Tacrolimus is a selective calcineurin inhibitor that exerts inhibitory effects on T-cell proliferation. The limited bioavailability of tacrolimus is due to factors including premature metabolism via bowel mucosal enzymes or first-pass hepatic metabolism, as well as P-glycoprotein (P-gp) activity that effluxes drug into the gut lumen for both systemic reabsorption and excretion. Tacrolimus extensively distributes throughout the body and is highly bound to erythrocytes (RBCs) in the blood before slowly equilibrating with plasma, where it is extensively bound to albumin and α-1-acid glycoprotein (AAG). Cytochrome P450 (CYP) isoforms, specifically 3A4 and 3A5, exclusively metabolize tacrolimus and excrete via fecal elimination, primarily mediated through the bile. Whole-blood trough levels are the standard monitoring for dose adjustments because of the significant intra- and inter-patient variability, as well as a narrow therapeutic index associated with tacrolimus. Unbound tacrolimus concentrations in the plasma are most representative of active drug in the body, but these are not attainable due to the complicated methodology required of plasma assays.^10–18

Physiologic Changes in Pregnancy Related to Tacrolimus

Physiologic changes during pregnancy believed to significantly impact tacrolimus disposition and kinetics include hemodilutional changes in binding-capacity, increased CYP3A isoform activity, and increased Pg-p expression. Increases in maternal blood volume by 40% to 50% lead to a hemodilutional decrease in blood RBC counts and plasma protein concentrations alongside increased albuminuria. Additional literature suggests that CYP3A isoform activity increases by 25% to 100% during gestation, regardless of potential polymorphisms that may be present in patients.

Finally, renal P-gp expression is known to increase during pregnancy (activity doubles), so researchers hypothesize that intestinal P-gp expression may change as well, which would be more relevant to tacrolimus. Considering the binding, metabolic, and absorptive properties of tacrolimus, these pregnancy-induced changes have significant effects.^19–22

Pharmacokinetic Alterations to Tacrolimus During Gestation

The only study characterizing pregnancy-related pharmacokinetic alterations to tacrolimus, by Zheng et al, specifically aimed to account for issues limiting previously available literature. This includes differences in non-specific methodologies and little attention towards changes in RBC counts and plasma protein concentrations.^21,22 The authors conducted pharmacokinetic studies among 10 pregnant transplant recipients on steady-state oral tacrolimus dosages at multiple points during early, mid-, and late pregnancy, then 3 months postpartum for reference. Not all subjects were able to participate in every pharmacokinetic study, so a mixed-effect linear model was employed to analyze and compare data across the groups.²²

The study presented differences between the blood and plasma pharmacokinetic characteristics during gestation with key observations: the tacrolimus fraction unbound doubled (averaging 112% higher than postpartum) despite whole-blood tacrolimus troughs decreasing as expected with drug binding changes. They observed numerical and statistically significant decreased clearance of unbound tacrolimus in the whole-blood and plasma, respectively.²² These findings endorse that without a significant change in unbound tacrolimus clearance, decrements in plasma protein binding and RBC counts should result in whole-blood trough decreases, without a decrease in unbound tacrolimus concentrations.

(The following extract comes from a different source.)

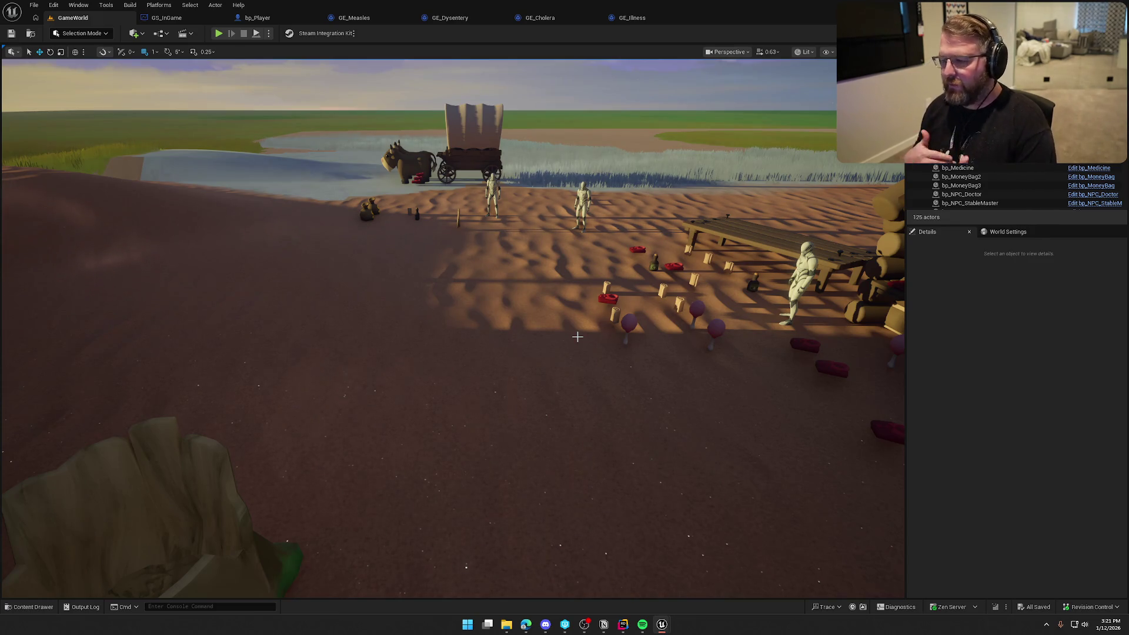
left_click(218, 32)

The investigators additionally evaluated unbound tacrolimus concentrations in patients who experienced dose titrations reactive to decreased whole-blood trough levels. Unbound tacrolimus concentrations almost doubled in these patients, further displaying a lack of change in clearance of unbound tacrolimus.²² Figure 1²² outlines key takeaways from Zheng et al.

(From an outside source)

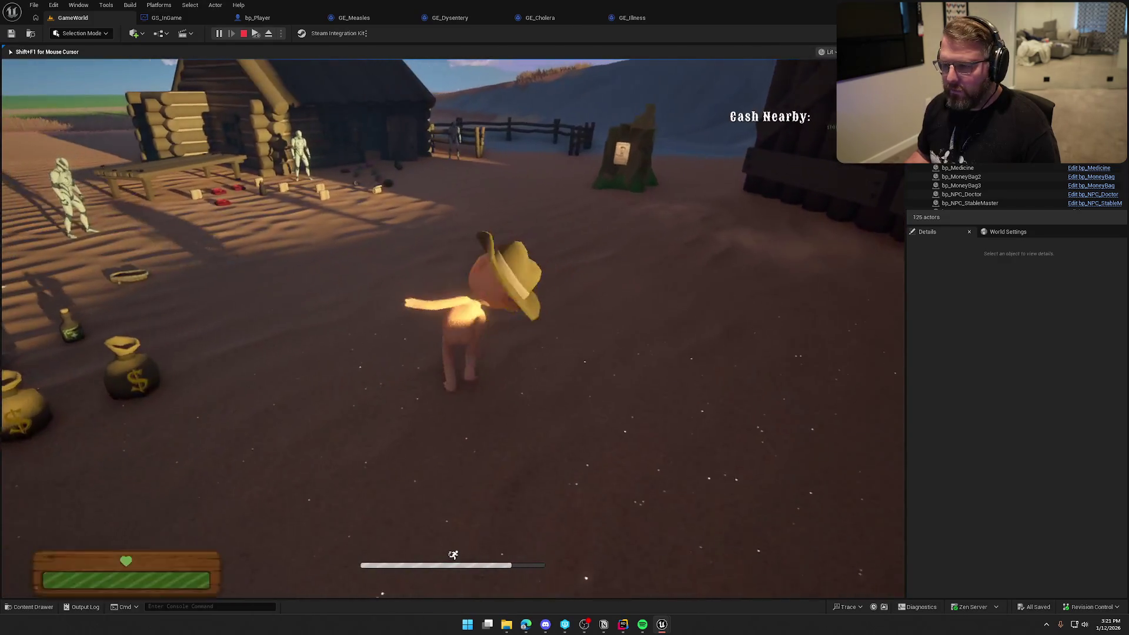
key("w")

Figure 1.²² Key takeaways from Zheng et al.

This study was the first of its kind but remains limited by the small patient sample size and inability to continuously follow every patient throughout their pregnancy and postpartum. The analysis relied on the use of extrapolated and averaged data from various time points in different patients to reach conclusions.²² Both factors are difficult to avoid with this unique patient population, yet the findings of this piece remain significant.

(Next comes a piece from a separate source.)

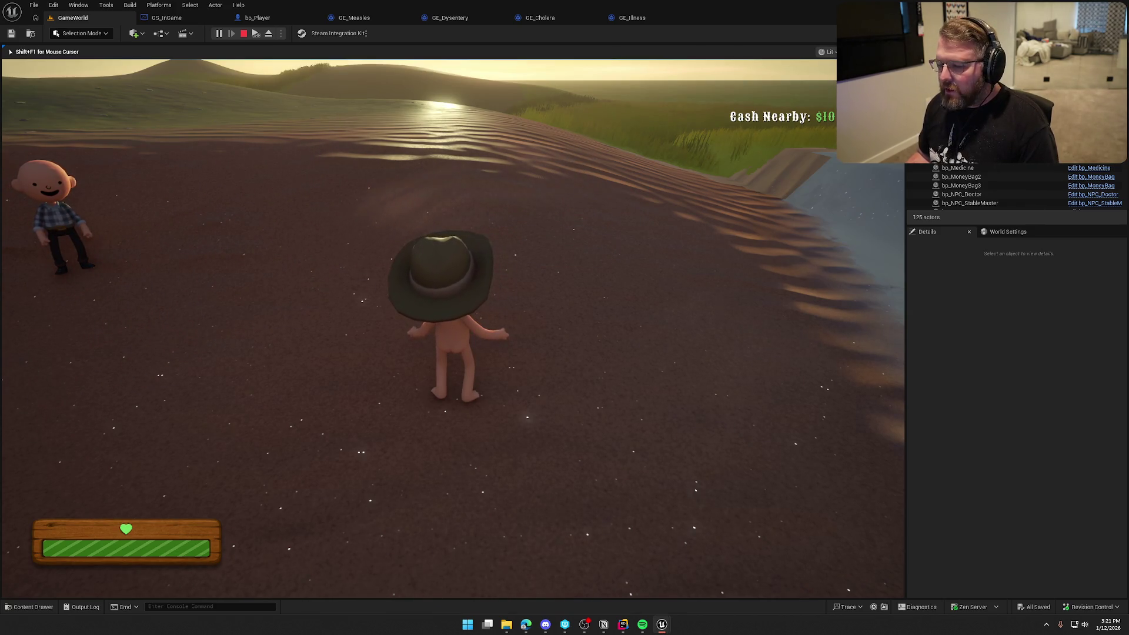
key("Escape")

Evidence-Guided Approaches to Tacrolimus Dosing and Monitoring During Pregnancy

Despite many pregnancy-induced pharmacokinetic differences in tacrolimus, therapeutic approaches themselves may not require proactive modifications as per Zheng et al. Dose-normalized, whole-blood tacrolimus troughs decrease during pregnancy compared to pre- and postpartum levels and will continue to fall if dose adjustments are not made. This reflects changes in RBC and plasma protein binding, as well as increased clearance of oral tacrolimus in whole blood. Once again, unbound tacrolimus levels and clearance in the blood are proposed to remain unchanged, which is why some literature suggests that titrations by whole-blood target trough attainment may double unbound tacrolimus levels in the blood, increasing maternal and fetal risks for toxicity.^21,22

Clinicians must continue to take an individualized approach to treatment, factoring in patient-specific characteristics such as medical history, concomitant medications, and additional factors enhancing pharmacokinetic variability. The studies illustrating pregnancy-initiated pharmacokinetic alterations in tacrolimus excluded subjects with concerns in these specified areas, so the 2 proposed treatment approaches are suggested for patients of a similar profile.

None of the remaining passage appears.